2013年1月30日(水)
電機リストラで厚労省
初めて調査結果発表 5社に啓発指導
電機大手の違法な退職強要の実態を調べていた厚生労働省は29日、企業側に聞いた調査結果を公表しました。企業名は明らかにしていませんが、NEC、シャープ、ソニー、パナソニック、朝日生命保険の5社です。厚労省は、明らかな違法はなかったと結論付けたものの、労働組合などから退職強要を指摘されている企業もあると言及しました。
この問題では昨年、日本共産党の志位和夫委員長らが衆院予算委員会などで取り上げ、調査と是正指導を要請。

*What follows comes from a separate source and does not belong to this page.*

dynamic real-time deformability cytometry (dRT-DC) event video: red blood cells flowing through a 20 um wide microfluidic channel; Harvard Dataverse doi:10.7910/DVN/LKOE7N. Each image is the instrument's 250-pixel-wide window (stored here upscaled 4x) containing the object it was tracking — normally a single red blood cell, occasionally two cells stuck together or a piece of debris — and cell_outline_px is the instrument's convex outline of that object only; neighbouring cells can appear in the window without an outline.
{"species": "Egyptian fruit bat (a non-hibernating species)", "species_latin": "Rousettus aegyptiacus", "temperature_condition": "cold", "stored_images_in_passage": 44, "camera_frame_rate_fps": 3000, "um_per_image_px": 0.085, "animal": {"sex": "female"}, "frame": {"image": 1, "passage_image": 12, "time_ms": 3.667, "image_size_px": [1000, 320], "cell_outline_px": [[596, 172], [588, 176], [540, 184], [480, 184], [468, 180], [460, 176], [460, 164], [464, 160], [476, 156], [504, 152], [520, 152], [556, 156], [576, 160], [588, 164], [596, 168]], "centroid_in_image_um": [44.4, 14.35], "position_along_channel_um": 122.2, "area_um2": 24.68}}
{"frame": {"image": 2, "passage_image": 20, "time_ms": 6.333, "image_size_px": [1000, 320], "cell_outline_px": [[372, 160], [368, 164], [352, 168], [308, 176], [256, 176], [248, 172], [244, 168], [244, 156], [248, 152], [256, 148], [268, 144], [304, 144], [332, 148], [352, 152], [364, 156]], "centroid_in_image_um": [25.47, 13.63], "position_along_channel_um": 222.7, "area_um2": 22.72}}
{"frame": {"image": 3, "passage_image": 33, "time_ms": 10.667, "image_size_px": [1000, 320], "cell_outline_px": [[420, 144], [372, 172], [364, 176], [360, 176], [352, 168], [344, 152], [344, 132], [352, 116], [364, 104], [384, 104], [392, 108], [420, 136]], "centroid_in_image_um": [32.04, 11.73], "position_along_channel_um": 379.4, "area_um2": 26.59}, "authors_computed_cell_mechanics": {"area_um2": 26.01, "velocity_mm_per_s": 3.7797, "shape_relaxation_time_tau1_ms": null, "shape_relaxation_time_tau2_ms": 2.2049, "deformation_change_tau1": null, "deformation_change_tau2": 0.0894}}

田村憲久厚労相が記者会見で「実態把握してみたい」と表明し、高橋ちづ子衆院議員と田村智子参院議員が22日、NECの現場労働者らの協力を得て情報提供し、社内に新設された「リストラ部屋」では半数が退職に追い込まれ、社内全体の2倍も多いなどと訴えていました。
調査は、厚労省の本省職員が直接、企業に聞き取りを行いました。
密室で執拗(しつよう)に退職を迫る個別面談について、「連日のように長時間の面談を行うとか、多数の勧奨担当者が圧迫的な面談を行うといった、明らかに違法な退職強要を行っていると認められる事案は確認されなかった」と報告。ただ、退職強要とする労働組合などの主張は排除しませんでした。
また、本来の仕事を取り上げて一室に集め、退職に追い込む「リストラ部屋」の状況については、「昨年設置したとする企業もある」「(仕事が)軽易なものとなる場合があるとする企業があった」「(賃金が)低下する企業もあった」などの事実を明らかにしました。
厚労省は5社に対し、労働者の自由な意思決定を妨げる状況での退職勧奨は違法とした判例などをもとに啓発指導しました。今後も機動的に啓発指導に取り組むとしています。